[Opening Data provided section]

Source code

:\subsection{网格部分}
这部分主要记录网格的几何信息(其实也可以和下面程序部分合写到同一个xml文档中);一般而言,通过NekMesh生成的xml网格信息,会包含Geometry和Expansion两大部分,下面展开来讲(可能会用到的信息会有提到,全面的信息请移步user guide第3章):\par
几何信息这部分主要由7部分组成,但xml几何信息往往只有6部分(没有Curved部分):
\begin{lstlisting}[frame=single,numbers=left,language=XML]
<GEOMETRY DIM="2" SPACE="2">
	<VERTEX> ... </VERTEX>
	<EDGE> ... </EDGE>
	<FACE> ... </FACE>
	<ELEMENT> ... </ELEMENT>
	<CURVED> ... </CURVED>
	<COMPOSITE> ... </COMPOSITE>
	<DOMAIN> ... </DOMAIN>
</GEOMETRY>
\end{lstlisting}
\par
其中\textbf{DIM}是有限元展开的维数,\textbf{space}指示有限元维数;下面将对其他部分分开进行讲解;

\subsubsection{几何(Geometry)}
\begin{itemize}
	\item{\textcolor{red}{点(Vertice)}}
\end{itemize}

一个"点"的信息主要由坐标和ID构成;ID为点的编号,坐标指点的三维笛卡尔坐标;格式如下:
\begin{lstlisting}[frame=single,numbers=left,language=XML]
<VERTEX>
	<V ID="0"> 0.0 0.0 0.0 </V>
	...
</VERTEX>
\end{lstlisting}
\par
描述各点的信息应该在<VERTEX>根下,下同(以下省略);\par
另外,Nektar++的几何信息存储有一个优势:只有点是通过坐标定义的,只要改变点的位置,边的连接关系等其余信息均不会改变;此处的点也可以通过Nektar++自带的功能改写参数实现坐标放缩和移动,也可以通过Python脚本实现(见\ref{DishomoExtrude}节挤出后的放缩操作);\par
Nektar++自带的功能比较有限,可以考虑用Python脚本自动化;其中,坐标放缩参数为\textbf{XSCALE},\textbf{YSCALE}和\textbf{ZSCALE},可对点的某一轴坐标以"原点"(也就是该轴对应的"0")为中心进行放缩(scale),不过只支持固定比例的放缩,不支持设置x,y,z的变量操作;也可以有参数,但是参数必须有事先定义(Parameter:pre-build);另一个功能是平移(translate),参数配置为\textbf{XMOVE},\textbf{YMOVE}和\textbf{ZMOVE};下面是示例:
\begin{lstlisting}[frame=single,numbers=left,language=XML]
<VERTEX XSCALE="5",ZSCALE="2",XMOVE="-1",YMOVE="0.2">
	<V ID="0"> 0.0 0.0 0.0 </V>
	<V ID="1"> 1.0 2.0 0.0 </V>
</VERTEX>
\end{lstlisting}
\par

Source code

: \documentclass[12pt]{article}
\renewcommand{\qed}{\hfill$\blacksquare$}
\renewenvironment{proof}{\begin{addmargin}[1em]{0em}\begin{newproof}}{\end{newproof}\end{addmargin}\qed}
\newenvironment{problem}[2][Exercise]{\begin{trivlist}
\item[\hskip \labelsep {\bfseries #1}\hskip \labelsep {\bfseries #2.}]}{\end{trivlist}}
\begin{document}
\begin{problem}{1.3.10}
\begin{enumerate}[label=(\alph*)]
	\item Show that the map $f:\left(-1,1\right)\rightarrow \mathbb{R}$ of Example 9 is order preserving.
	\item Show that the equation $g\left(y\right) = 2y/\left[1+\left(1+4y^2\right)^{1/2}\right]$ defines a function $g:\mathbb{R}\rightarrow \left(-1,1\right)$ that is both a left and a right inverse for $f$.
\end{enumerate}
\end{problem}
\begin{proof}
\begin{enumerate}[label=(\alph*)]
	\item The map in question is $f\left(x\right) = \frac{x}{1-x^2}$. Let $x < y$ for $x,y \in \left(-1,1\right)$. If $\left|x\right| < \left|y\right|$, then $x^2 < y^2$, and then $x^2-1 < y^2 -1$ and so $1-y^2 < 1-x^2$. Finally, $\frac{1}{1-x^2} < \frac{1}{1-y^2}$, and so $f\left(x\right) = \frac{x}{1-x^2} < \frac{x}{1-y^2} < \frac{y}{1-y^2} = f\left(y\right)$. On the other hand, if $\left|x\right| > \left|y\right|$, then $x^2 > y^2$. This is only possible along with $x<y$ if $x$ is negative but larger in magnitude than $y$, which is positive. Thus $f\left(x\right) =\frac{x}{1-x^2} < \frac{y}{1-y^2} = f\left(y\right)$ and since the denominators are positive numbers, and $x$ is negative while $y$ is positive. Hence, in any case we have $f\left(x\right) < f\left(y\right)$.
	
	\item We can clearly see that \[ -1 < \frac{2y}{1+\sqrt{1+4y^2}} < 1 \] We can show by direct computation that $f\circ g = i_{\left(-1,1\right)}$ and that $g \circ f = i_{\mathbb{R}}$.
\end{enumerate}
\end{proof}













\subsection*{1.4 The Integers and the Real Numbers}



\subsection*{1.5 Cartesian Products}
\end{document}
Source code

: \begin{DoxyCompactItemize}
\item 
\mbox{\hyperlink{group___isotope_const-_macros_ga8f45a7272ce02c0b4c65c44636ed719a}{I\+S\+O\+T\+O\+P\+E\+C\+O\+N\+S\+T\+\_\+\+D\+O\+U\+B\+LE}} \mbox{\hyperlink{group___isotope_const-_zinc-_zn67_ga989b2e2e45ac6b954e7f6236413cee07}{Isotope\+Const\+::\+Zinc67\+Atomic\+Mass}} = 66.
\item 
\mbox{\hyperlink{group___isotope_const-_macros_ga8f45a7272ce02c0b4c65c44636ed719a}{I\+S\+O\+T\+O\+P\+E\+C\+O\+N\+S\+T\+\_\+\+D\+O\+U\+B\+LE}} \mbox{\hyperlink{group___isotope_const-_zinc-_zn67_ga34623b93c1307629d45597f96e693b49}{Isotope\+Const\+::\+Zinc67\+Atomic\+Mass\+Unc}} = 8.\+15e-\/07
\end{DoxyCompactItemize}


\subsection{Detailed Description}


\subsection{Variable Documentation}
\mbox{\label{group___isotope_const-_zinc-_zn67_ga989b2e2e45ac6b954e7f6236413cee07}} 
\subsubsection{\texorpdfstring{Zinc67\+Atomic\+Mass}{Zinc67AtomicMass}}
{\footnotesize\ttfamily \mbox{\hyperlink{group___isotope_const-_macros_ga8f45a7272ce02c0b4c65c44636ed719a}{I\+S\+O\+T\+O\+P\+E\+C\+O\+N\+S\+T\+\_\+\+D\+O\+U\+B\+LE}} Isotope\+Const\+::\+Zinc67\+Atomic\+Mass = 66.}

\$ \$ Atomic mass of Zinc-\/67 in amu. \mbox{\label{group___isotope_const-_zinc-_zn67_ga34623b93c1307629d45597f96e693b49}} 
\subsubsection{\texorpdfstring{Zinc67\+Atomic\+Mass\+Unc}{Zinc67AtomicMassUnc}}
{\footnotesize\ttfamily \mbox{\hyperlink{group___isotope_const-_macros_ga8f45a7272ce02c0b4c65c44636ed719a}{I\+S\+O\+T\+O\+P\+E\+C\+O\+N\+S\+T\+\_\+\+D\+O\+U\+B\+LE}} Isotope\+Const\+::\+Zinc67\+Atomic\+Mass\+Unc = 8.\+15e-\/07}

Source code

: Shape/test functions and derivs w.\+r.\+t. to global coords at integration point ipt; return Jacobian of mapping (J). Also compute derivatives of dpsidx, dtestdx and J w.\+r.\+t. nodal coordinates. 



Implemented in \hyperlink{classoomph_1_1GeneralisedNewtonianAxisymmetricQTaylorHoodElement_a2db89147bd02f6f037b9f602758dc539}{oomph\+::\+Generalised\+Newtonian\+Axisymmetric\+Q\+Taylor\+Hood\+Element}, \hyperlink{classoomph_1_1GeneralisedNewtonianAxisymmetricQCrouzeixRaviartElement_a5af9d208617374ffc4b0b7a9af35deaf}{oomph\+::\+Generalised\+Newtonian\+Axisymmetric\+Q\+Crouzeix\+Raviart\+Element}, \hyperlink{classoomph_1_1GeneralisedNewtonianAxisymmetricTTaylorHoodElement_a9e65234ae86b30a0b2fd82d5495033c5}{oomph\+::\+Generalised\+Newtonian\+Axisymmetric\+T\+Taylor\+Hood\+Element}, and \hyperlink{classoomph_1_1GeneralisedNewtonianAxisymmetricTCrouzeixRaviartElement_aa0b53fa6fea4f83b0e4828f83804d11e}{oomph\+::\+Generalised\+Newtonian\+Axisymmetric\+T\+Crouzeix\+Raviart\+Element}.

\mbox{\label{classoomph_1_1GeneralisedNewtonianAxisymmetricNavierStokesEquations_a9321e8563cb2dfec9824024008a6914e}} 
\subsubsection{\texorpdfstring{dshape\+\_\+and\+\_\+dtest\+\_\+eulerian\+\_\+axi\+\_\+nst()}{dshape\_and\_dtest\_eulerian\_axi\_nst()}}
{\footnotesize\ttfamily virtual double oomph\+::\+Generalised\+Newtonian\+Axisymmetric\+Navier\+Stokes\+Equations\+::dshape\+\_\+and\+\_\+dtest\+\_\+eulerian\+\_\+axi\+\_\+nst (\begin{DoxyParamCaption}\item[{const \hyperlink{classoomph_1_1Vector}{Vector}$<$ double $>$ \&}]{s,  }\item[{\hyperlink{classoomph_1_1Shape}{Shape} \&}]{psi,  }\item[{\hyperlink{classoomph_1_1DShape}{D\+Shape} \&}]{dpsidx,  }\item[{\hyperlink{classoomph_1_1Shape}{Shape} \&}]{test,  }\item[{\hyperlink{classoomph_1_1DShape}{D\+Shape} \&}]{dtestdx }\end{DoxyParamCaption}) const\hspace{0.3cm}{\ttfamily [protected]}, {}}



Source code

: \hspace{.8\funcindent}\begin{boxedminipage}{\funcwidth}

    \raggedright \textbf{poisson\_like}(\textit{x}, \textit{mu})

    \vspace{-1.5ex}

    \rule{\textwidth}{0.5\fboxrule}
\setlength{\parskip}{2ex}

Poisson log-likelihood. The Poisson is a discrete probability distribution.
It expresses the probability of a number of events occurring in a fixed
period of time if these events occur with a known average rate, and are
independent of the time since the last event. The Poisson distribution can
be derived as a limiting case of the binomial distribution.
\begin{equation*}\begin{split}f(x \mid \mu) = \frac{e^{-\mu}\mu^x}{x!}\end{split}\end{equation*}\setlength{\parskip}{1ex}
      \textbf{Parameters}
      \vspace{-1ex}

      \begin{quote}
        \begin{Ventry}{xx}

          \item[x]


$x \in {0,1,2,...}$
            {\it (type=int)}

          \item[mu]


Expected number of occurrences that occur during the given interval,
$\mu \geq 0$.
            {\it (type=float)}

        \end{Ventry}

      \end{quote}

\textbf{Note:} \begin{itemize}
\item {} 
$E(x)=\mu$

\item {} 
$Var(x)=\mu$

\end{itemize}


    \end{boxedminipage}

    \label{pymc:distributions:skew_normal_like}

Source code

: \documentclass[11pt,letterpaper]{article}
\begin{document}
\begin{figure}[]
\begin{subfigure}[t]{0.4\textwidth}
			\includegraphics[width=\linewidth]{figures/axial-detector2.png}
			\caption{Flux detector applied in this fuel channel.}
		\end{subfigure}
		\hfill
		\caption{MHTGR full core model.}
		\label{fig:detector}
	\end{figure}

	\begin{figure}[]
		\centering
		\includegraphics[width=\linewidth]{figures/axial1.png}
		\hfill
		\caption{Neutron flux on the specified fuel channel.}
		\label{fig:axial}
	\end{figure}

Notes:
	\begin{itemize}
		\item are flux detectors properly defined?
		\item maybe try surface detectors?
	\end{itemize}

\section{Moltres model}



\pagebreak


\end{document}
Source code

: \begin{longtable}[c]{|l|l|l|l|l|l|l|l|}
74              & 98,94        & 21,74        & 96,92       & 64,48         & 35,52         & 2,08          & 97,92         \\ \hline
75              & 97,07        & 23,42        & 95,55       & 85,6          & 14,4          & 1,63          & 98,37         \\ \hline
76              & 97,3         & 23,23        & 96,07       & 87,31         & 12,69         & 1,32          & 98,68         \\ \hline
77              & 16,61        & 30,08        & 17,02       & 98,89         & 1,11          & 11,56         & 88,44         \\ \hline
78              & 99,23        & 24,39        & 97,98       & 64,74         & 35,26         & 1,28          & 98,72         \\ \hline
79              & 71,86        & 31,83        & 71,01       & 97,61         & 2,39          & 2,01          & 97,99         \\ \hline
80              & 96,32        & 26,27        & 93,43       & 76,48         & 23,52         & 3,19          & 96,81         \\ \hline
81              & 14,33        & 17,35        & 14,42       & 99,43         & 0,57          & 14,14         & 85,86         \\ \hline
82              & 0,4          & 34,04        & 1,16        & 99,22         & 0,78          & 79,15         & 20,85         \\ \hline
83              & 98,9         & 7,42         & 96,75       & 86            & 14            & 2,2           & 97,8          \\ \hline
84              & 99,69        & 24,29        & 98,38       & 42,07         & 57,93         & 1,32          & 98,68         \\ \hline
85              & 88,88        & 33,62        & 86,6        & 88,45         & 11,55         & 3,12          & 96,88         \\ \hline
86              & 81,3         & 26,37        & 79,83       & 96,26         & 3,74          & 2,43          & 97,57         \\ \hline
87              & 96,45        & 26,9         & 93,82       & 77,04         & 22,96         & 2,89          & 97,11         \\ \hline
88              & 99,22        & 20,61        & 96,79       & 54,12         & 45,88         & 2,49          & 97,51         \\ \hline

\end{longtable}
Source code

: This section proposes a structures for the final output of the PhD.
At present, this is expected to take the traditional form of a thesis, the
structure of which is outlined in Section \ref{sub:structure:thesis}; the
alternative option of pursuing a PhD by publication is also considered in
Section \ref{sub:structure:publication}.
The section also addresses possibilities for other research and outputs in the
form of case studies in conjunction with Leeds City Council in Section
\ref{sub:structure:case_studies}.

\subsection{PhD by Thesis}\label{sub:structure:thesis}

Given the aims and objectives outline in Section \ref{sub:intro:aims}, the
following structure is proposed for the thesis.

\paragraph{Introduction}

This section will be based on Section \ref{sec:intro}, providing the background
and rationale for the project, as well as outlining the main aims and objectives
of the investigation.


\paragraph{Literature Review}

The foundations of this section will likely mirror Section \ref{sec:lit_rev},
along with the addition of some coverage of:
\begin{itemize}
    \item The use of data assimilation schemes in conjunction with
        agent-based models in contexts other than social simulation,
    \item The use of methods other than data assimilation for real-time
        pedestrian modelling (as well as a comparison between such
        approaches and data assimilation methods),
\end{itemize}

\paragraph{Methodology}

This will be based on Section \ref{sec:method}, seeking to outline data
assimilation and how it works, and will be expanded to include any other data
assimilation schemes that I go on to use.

[Closing Data provided section]

What to produce: Copy out, word for word, the part of the entries above that begins at the line with "pedestrian modelling (as" and ends at the line with "This will be", including both.

Answer to the problem:
        pedestrian modelling (as well as a comparison between such
        approaches and data assimilation methods),
\end{itemize}

\paragraph{Methodology}

This will be based on Section \ref{sec:method}, seeking to outline data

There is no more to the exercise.